Advice on archiving a site

I’m looking less for “how to” advice and more for strategy advice.

I intend to retire comments from a blog. I’ve been using Discourse to provide comments for that blog. I have comments that I don’t want to lose, but I also don’t want to merely convert existing comments into static HTML to include alongside the posts. I have in mind to rewrite old posts, integrating content from the comments into the new versions, and to do this gradually.

I infer that I want to archive the Discourse site, so that I can then serve it locally and browse it and grab content in an “as I need it” fashion to rewrite or edit a post. I’m curious whether anyone has any “better” suggestions for what to do in order to be able to mine these comments for content later. I’m leaving “better” up to your interpretation, because I’d like to take advantage of the creativity of the group.
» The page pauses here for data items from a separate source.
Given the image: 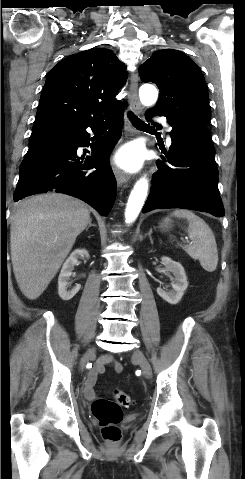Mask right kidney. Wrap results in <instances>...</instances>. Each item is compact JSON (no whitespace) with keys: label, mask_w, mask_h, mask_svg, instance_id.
Returning <instances> with one entry per match:
<instances>
[{"label":"right kidney","mask_w":245,"mask_h":479,"mask_svg":"<svg viewBox=\"0 0 245 479\" xmlns=\"http://www.w3.org/2000/svg\"><path fill=\"white\" fill-rule=\"evenodd\" d=\"M81 257L89 258L88 251L85 249L74 250L67 258L61 269L58 278V294L64 301L72 299L81 288L80 284H76V286L71 290H67L68 281L70 280L74 266L78 264V259Z\"/></svg>","instance_id":"right-kidney-1"}]
</instances>
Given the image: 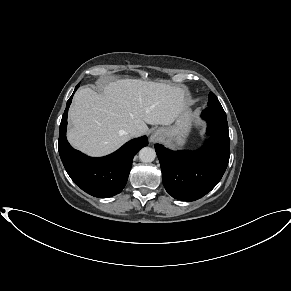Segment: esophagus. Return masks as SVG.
Returning a JSON list of instances; mask_svg holds the SVG:
<instances>
[{"label": "esophagus", "mask_w": 291, "mask_h": 291, "mask_svg": "<svg viewBox=\"0 0 291 291\" xmlns=\"http://www.w3.org/2000/svg\"><path fill=\"white\" fill-rule=\"evenodd\" d=\"M161 137L159 136V135H152L151 137H150V140L152 141V142H156V141H158L159 139H160Z\"/></svg>", "instance_id": "obj_1"}]
</instances>
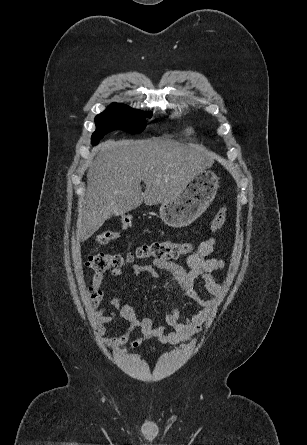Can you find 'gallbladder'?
I'll return each instance as SVG.
<instances>
[{
	"label": "gallbladder",
	"instance_id": "bac80fb5",
	"mask_svg": "<svg viewBox=\"0 0 307 445\" xmlns=\"http://www.w3.org/2000/svg\"><path fill=\"white\" fill-rule=\"evenodd\" d=\"M105 218H106L107 220H110V219L112 218V213H107V214L105 215Z\"/></svg>",
	"mask_w": 307,
	"mask_h": 445
}]
</instances>
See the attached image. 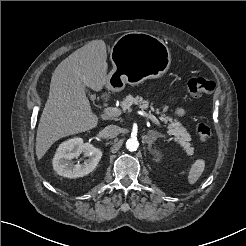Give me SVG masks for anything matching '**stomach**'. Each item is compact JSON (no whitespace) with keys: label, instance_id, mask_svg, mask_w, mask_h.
Returning a JSON list of instances; mask_svg holds the SVG:
<instances>
[{"label":"stomach","instance_id":"1","mask_svg":"<svg viewBox=\"0 0 246 246\" xmlns=\"http://www.w3.org/2000/svg\"><path fill=\"white\" fill-rule=\"evenodd\" d=\"M113 69L107 75L106 87L121 91L126 83L138 84L145 79L159 78L171 64L166 44L159 38L143 32L122 35L110 53Z\"/></svg>","mask_w":246,"mask_h":246}]
</instances>
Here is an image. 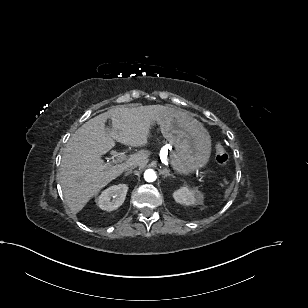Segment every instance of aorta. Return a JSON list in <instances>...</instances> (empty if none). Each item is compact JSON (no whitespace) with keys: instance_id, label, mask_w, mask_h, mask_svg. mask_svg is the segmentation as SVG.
<instances>
[{"instance_id":"obj_1","label":"aorta","mask_w":308,"mask_h":308,"mask_svg":"<svg viewBox=\"0 0 308 308\" xmlns=\"http://www.w3.org/2000/svg\"><path fill=\"white\" fill-rule=\"evenodd\" d=\"M157 176L153 169H148L144 172V179L147 182H154L156 180Z\"/></svg>"}]
</instances>
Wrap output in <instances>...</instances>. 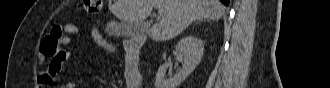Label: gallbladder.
Returning a JSON list of instances; mask_svg holds the SVG:
<instances>
[{"label":"gallbladder","instance_id":"bac80fb5","mask_svg":"<svg viewBox=\"0 0 330 88\" xmlns=\"http://www.w3.org/2000/svg\"><path fill=\"white\" fill-rule=\"evenodd\" d=\"M106 31L113 36L133 37L140 31V25L130 24L125 22H116L107 26Z\"/></svg>","mask_w":330,"mask_h":88}]
</instances>
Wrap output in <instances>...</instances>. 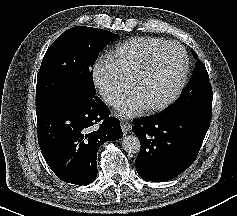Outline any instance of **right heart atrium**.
Here are the masks:
<instances>
[{
	"instance_id": "d8ad5b80",
	"label": "right heart atrium",
	"mask_w": 237,
	"mask_h": 216,
	"mask_svg": "<svg viewBox=\"0 0 237 216\" xmlns=\"http://www.w3.org/2000/svg\"><path fill=\"white\" fill-rule=\"evenodd\" d=\"M90 84L100 91L111 101L118 103L125 97V90L111 77H107L101 69L90 72Z\"/></svg>"
}]
</instances>
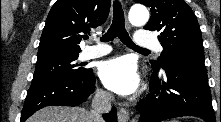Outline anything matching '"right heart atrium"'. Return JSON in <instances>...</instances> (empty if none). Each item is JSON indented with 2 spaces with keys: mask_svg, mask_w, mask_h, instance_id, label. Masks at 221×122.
Returning <instances> with one entry per match:
<instances>
[{
  "mask_svg": "<svg viewBox=\"0 0 221 122\" xmlns=\"http://www.w3.org/2000/svg\"><path fill=\"white\" fill-rule=\"evenodd\" d=\"M98 94L103 99H105L107 97V95L103 91H99Z\"/></svg>",
  "mask_w": 221,
  "mask_h": 122,
  "instance_id": "obj_1",
  "label": "right heart atrium"
}]
</instances>
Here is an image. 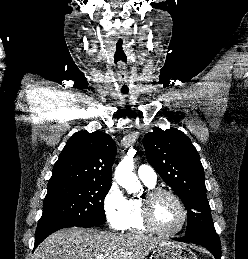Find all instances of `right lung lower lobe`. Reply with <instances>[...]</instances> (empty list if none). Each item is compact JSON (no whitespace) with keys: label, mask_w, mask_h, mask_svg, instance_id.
I'll return each instance as SVG.
<instances>
[{"label":"right lung lower lobe","mask_w":248,"mask_h":259,"mask_svg":"<svg viewBox=\"0 0 248 259\" xmlns=\"http://www.w3.org/2000/svg\"><path fill=\"white\" fill-rule=\"evenodd\" d=\"M74 225L65 224V223H54V224H48L41 227H37L36 230V237H35V244L34 249L51 233L67 228V227H73Z\"/></svg>","instance_id":"98d812e1"}]
</instances>
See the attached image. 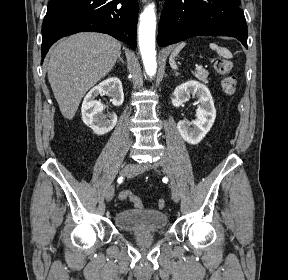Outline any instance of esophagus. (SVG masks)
Here are the masks:
<instances>
[{"label": "esophagus", "instance_id": "1", "mask_svg": "<svg viewBox=\"0 0 288 280\" xmlns=\"http://www.w3.org/2000/svg\"><path fill=\"white\" fill-rule=\"evenodd\" d=\"M147 0H142V2H146Z\"/></svg>", "mask_w": 288, "mask_h": 280}]
</instances>
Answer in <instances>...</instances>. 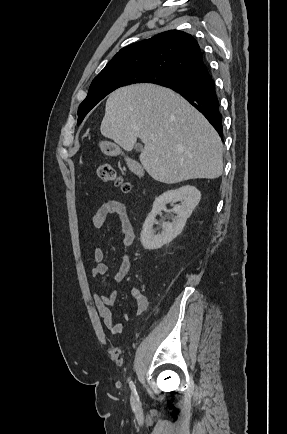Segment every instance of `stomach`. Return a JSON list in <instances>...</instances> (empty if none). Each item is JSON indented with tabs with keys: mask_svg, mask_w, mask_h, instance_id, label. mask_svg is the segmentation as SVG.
I'll list each match as a JSON object with an SVG mask.
<instances>
[{
	"mask_svg": "<svg viewBox=\"0 0 287 434\" xmlns=\"http://www.w3.org/2000/svg\"><path fill=\"white\" fill-rule=\"evenodd\" d=\"M100 146H101L102 151L107 155L116 156V155H119L121 153L120 148L113 143L102 142L100 144Z\"/></svg>",
	"mask_w": 287,
	"mask_h": 434,
	"instance_id": "0dacf381",
	"label": "stomach"
}]
</instances>
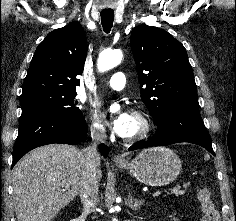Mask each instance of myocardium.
I'll return each mask as SVG.
<instances>
[{
    "label": "myocardium",
    "instance_id": "myocardium-1",
    "mask_svg": "<svg viewBox=\"0 0 236 221\" xmlns=\"http://www.w3.org/2000/svg\"><path fill=\"white\" fill-rule=\"evenodd\" d=\"M132 115L139 120L140 130L136 134L129 136V137H124L123 139L127 143L141 142L150 136V134L153 130V122H152L151 118L149 117V115H147L143 111L134 110L132 112Z\"/></svg>",
    "mask_w": 236,
    "mask_h": 221
}]
</instances>
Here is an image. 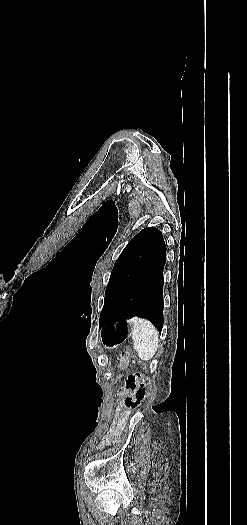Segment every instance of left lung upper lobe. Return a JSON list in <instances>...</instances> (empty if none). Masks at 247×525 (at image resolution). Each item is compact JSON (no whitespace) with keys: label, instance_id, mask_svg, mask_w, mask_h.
<instances>
[{"label":"left lung upper lobe","instance_id":"1","mask_svg":"<svg viewBox=\"0 0 247 525\" xmlns=\"http://www.w3.org/2000/svg\"><path fill=\"white\" fill-rule=\"evenodd\" d=\"M163 241L162 233L158 229L148 227L140 231L127 244L111 272L105 292L104 306L100 314V325L108 310L146 270Z\"/></svg>","mask_w":247,"mask_h":525}]
</instances>
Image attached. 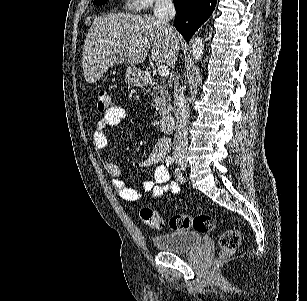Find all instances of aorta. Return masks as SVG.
<instances>
[{"label": "aorta", "instance_id": "aorta-1", "mask_svg": "<svg viewBox=\"0 0 307 301\" xmlns=\"http://www.w3.org/2000/svg\"><path fill=\"white\" fill-rule=\"evenodd\" d=\"M191 52L193 54V58L195 62H198L200 58H202L203 50H204V40L202 36H195V38H192L191 42Z\"/></svg>", "mask_w": 307, "mask_h": 301}]
</instances>
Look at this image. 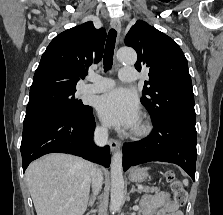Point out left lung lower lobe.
Segmentation results:
<instances>
[{"mask_svg": "<svg viewBox=\"0 0 223 215\" xmlns=\"http://www.w3.org/2000/svg\"><path fill=\"white\" fill-rule=\"evenodd\" d=\"M151 134L138 142L123 145V168L151 161L175 163L195 181L196 140L195 120L180 117L152 119Z\"/></svg>", "mask_w": 223, "mask_h": 215, "instance_id": "obj_1", "label": "left lung lower lobe"}]
</instances>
Please don’t ask me what kind of “better” I have in mind; I want your unfiltered ideas. :slight_smile:

Many thanks.

3 Likes

Hey @jbrains — I’m moving this to Community since I think that’s a more appropriate category for this topic.

1 Like

Perhaps wayback machine?

Would this work for archiving your site?

Might not be the best option, but this older discussion seems like a useful start.

1 Like

This reminds me of Mirroring a read-only mailing list in Discourse, but without the mailing list part.

Maybe running the site in read-only mode or development mode on your network is the way to go?

Also if you only need to sift through post content and don’t need the Discourse UI, a simple Discourse Data Explorer query can let you download a csv/json file with the data that you can use other applications to search.